«Je n’ai aucune compréhension pour les poutinistes qui prétendent que les Russes n’ont fait qu’anticiper une attaque de l’OTAN», assène Henryk M. Broder, un célèbre publiciste allemand, dans son ultime article pour la «Weltwoche». Il compte se distancier de l’hebdomadaire suisse, dans lequel il publie depuis 20 ans, car il désapprouve que la ligne éditoriale pro-Poutine du rédacteur en chef, Roger Köppel.
Dans son texte, il dénonce les discours, repris notamment dans la «Weltwoche», qui justifie l’invasion de l’Ukraine par les relations passées entre les deux pays. «Oui, il y a toujours un historique, généralement même plusieurs, qui entrent en concurrence, écrit Henryk M. Broder. C’est également le cas dans le cas du conflit entre la Russie et l’Ukraine. Mais ce qui est certain, c’est que c’est bien la Russie qui agresse actuellement l’Ukraine et non l’inverse.»
Henryk M. Broder dénonce également la place laissée dans les lignes de la «Weltwoche» à ceux qui comprennent Poutine et «veulent restaurer l’honneur perdu de la Russie».
Un rédacteur en chef «poutiniste»
Si le nom de Roger Köppel n’est pas mentionné en tant que tel, les reproches sont à peine déguisés dans l’éditorial de Henryk M. Broder. Le conseiller national UDC ne s’est pas fait que des amis depuis le début de la guerre en Ukraine. Sa compréhension envers les décisions de Vladimir Poutine fait polémique. «La raison de cette attaque réside, selon les dirigeants russes, dans la politique antirusse du gouvernement ukrainien, qui vise sans compromis à intégrer cet État limitrophe de la Russie dans l’UE et surtout dans l’alliance militaire avec les Américains. Les Russes n’acceptent pas cela. Leurs avertissements sont passés à la trappe», a-t-il écrit dans un édito mi-juin.
Pour détourner l’attention de ses propres erreurs, l’Occident mise sur «la diabolisation et les histoires à dormir debout». Comme celle selon laquelle Poutine serait au moins aussi mauvais que Hitler, Staline, Gengis Khan «ou les trois ensemble». Et les médias tenteraient d’apporter la preuve d’une cruauté guerrière profondément ancrée chez les Russes, une sorte de constante culturelle de la déshumanisation.

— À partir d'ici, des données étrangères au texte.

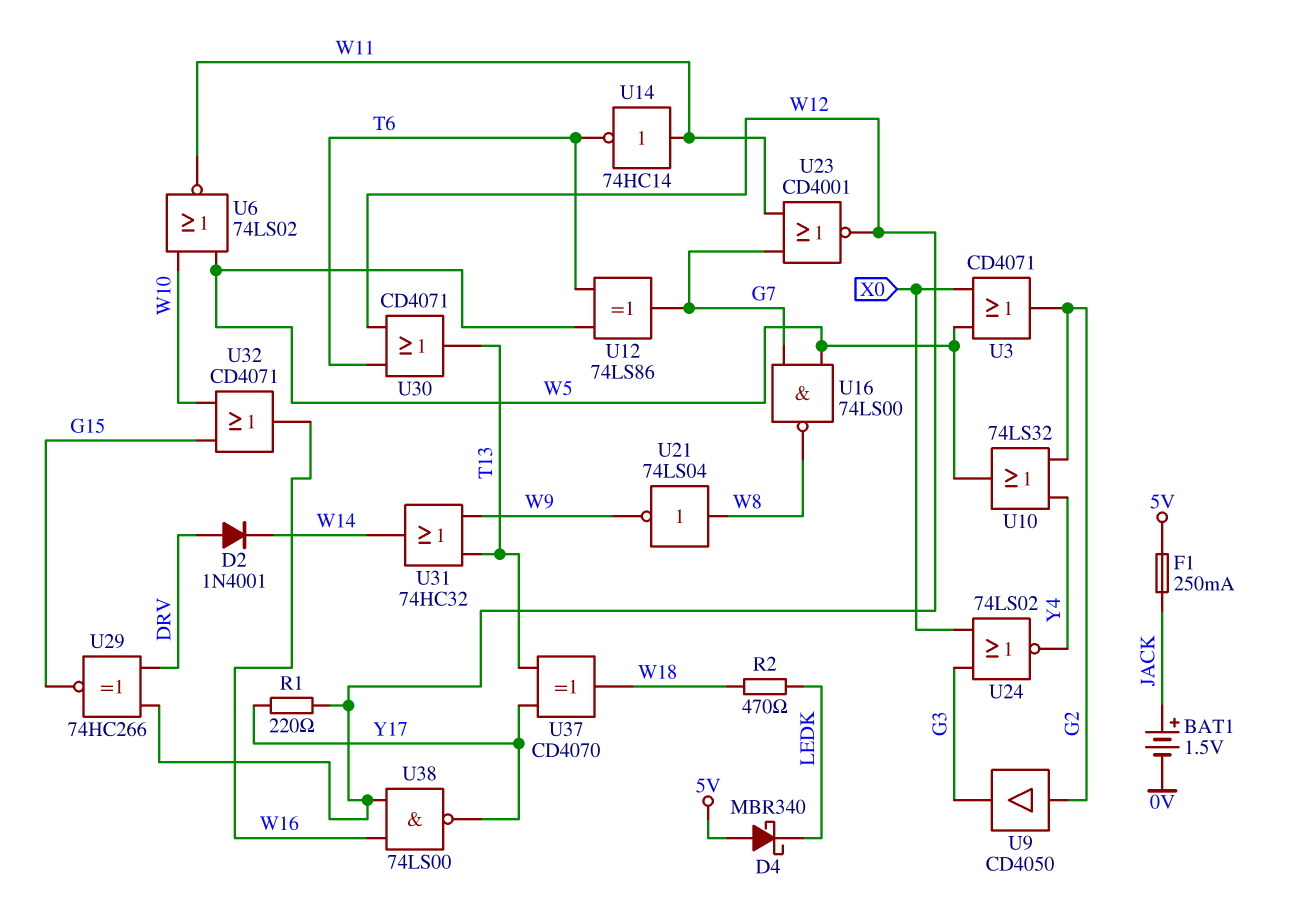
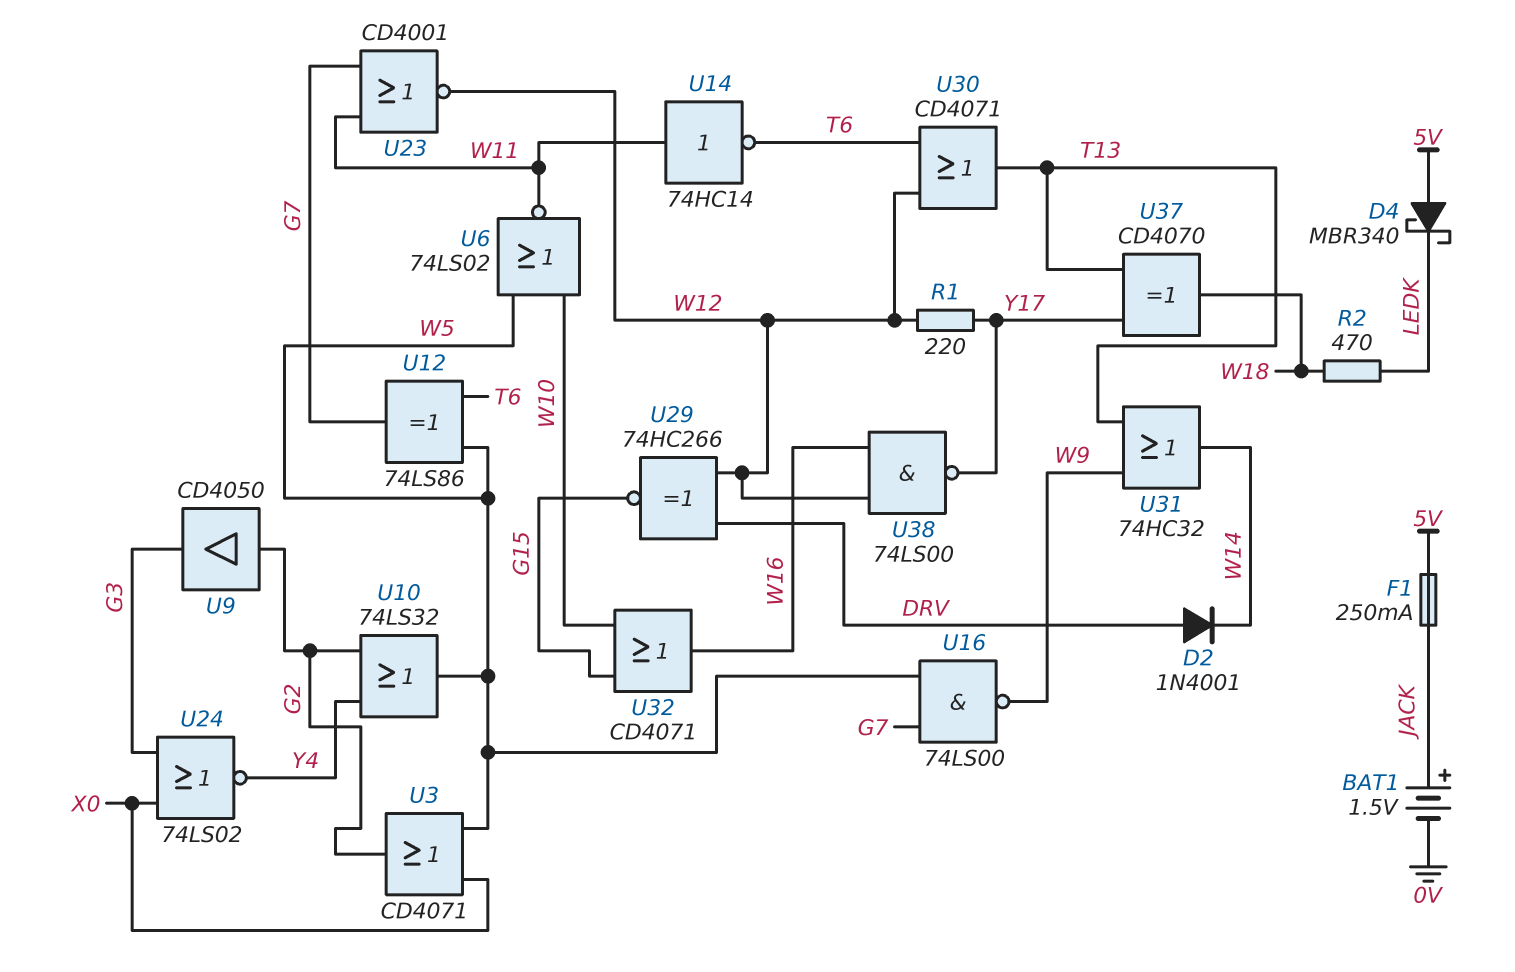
U16: NAND 74LS00 (in G7, in W5, out W8) -> NAND 74LS00 (in G7, in W5, out W9)
U21: NOT 74LS04 (in W8, out W9) -> none

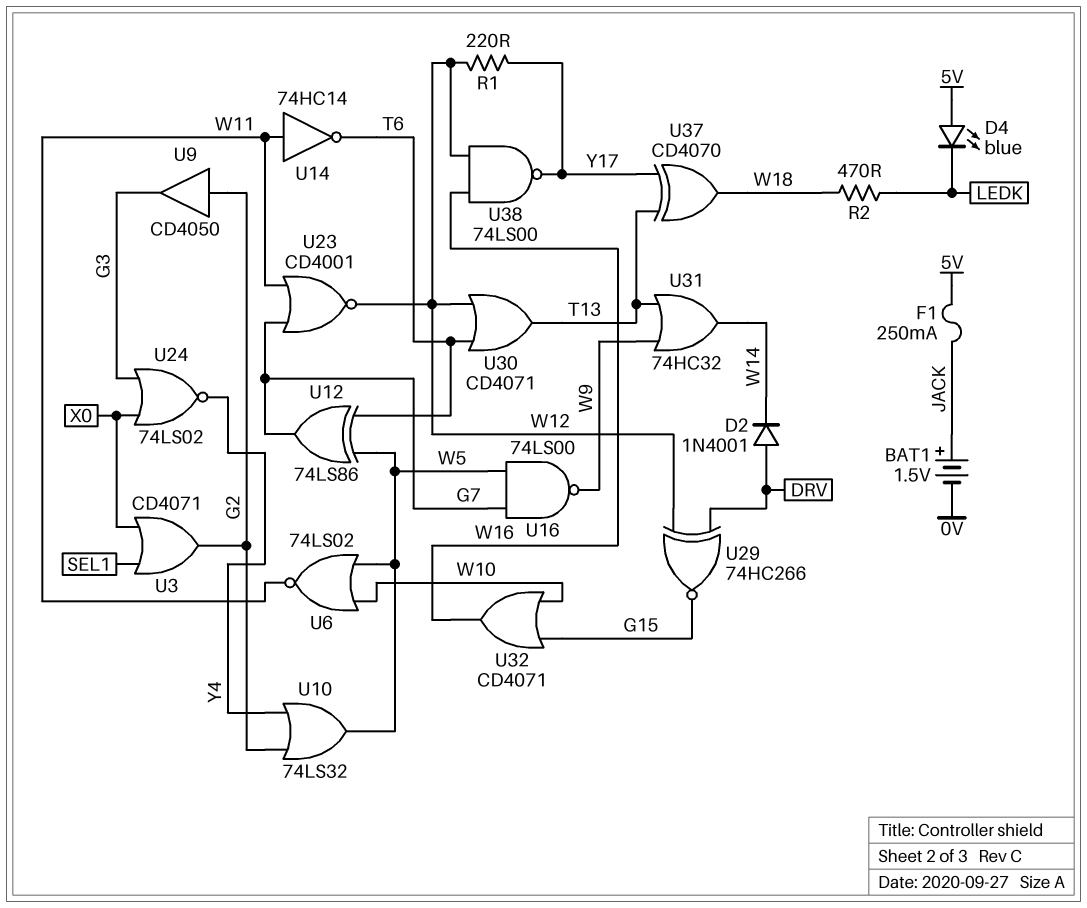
D4: schottky MBR340 (A 5V, K LEDK) -> LED blue (A 5V, K LEDK)
U3: OR CD4071 (in W5, in X0, out G2) -> OR CD4071 (in SEL1, in X0, out G2)

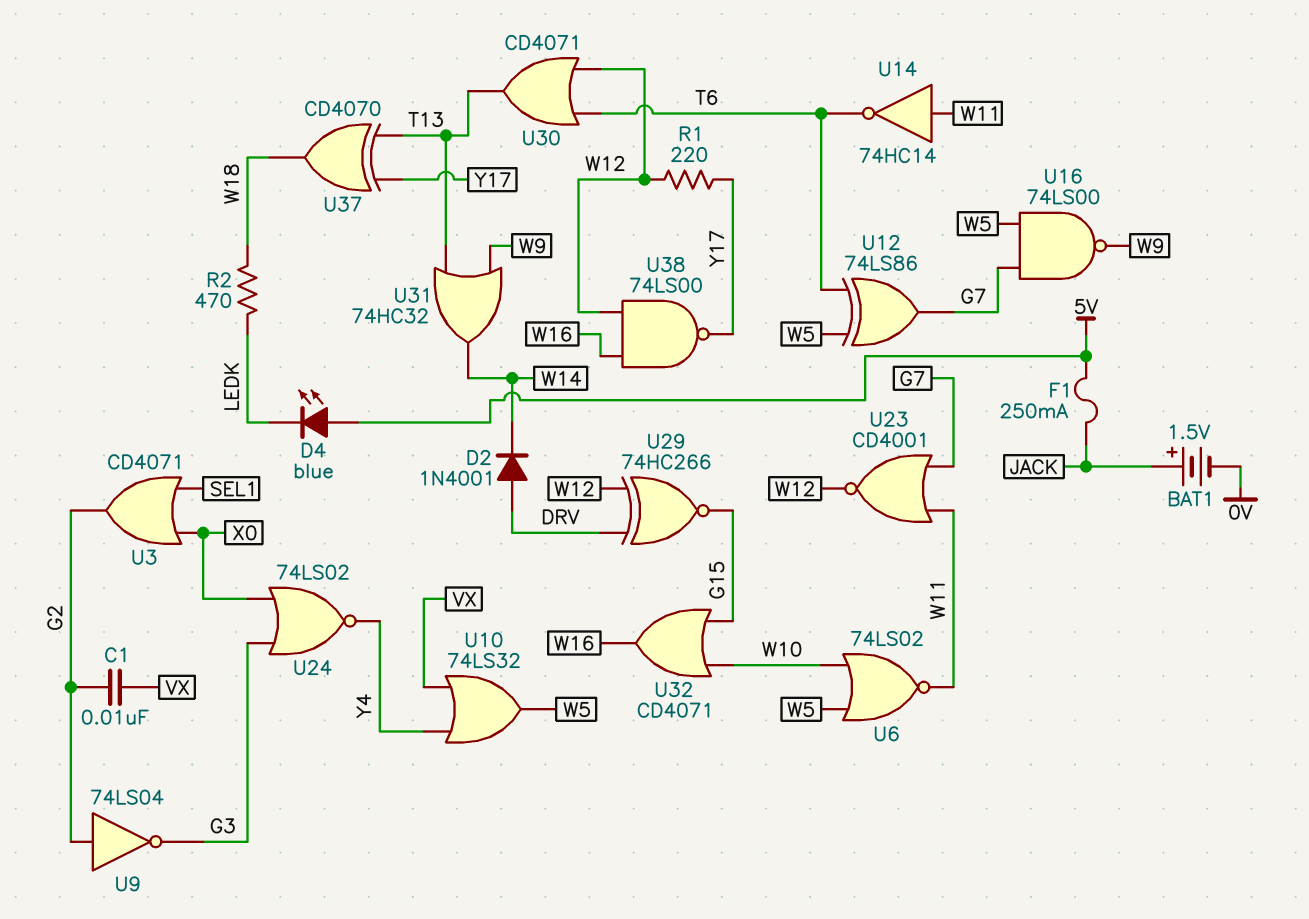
C1: none -> 10nF (G2, VX)
U9: buffer CD4050 (in G2, out G3) -> NOT 74LS04 (in G2, out G3)
U10: OR 74LS32 (in G2, in Y4, out W5) -> OR 74LS32 (in VX, in Y4, out W5)

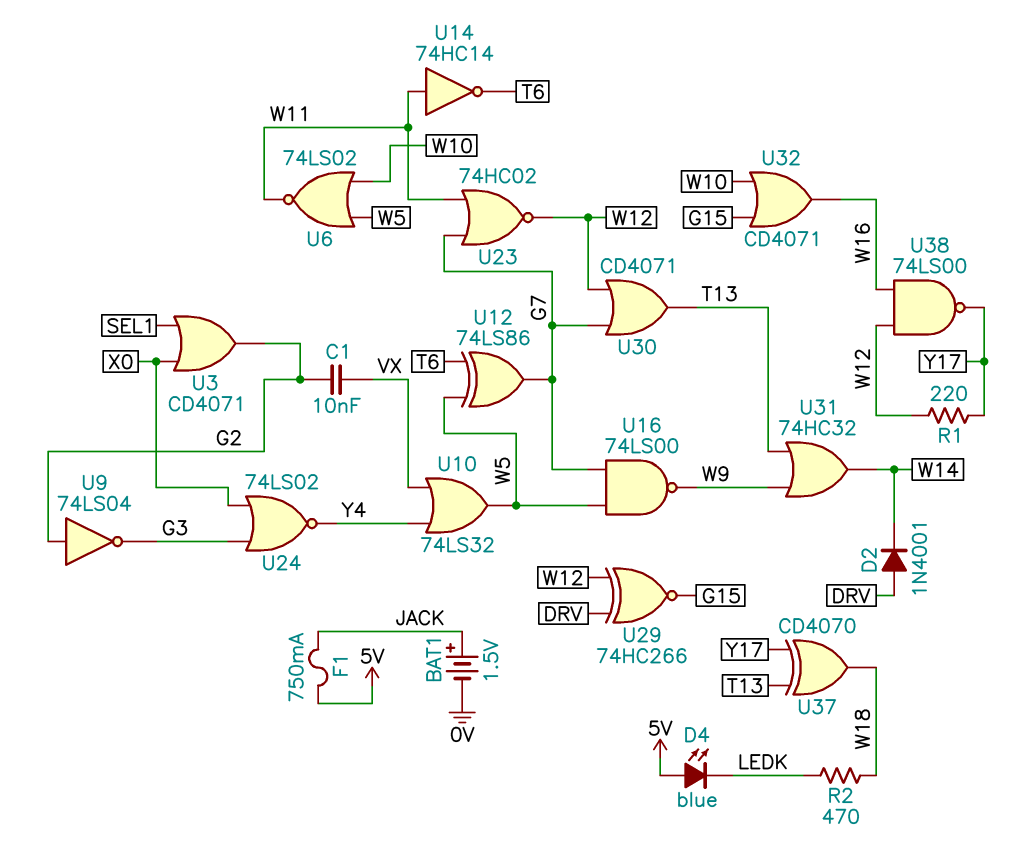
F1: 250mA (5V, JACK) -> 750mA (5V, JACK)
U23: NOR CD4001 (in G7, in W11, out W12) -> NOR 74HC02 (in G7, in W11, out W12)
U30: OR CD4071 (in T6, in W12, out T13) -> OR CD4071 (in G7, in W12, out T13)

Turbulences pour Roger Köppel
Ce n’est pas la seule polémique qui touche Roger Köppel ces derniers temps. Jeudi, la commission des affaires juridiques du Conseil des États a annoncé qu’elle estime que le conseiller national ne devrait pas perdre son immunité parlementaire. L’élu UDC est soupçonné d’avoir rendu public sur la chaîne vidéo «Weltwoche Daily» des documents confidentiels issus de la commission de politique extérieure du National. Cette dernière a porté plainte.
À la fin mars, le Zurichois avait rapporté une perquisition de la filiale moscovite de l’horloger suisse Audemars Piguet. Des montres suisses de luxe auraient été confisquées par le Kremlin. Roger Köppel, membre de la commission de politique extérieure, se serait appuyé sur une note d’information confidentielle du DFAE. Il avait annoncé en avril renoncer volontairement à son immunité. Le conseiller national bénéficie de la présomption d’innocence.
Par 9 voix et 3 abstentions, la commission sénatoriale a refusé de lever l’immunité de l’élu UDC. Selon elle, ce cas concerne en premier lieu le respect des règles et pratiques internes au Parlement. Il n’est alors pas approprié que le Ministère public de la Confédération (MPC) s’occupe de cette affaire de violation présumée du principe de la confidentialité des délibérations des commissions.
La commission propose au Bureau du Conseil national d’envisager la possibilité de prononcer une sanction. Roger Köppel pourrait ainsi écoper d’un blâme ou être exclu six mois au plus des commissions dont il est membre. La commission de l’immunité du National devra à nouveau se prononcer.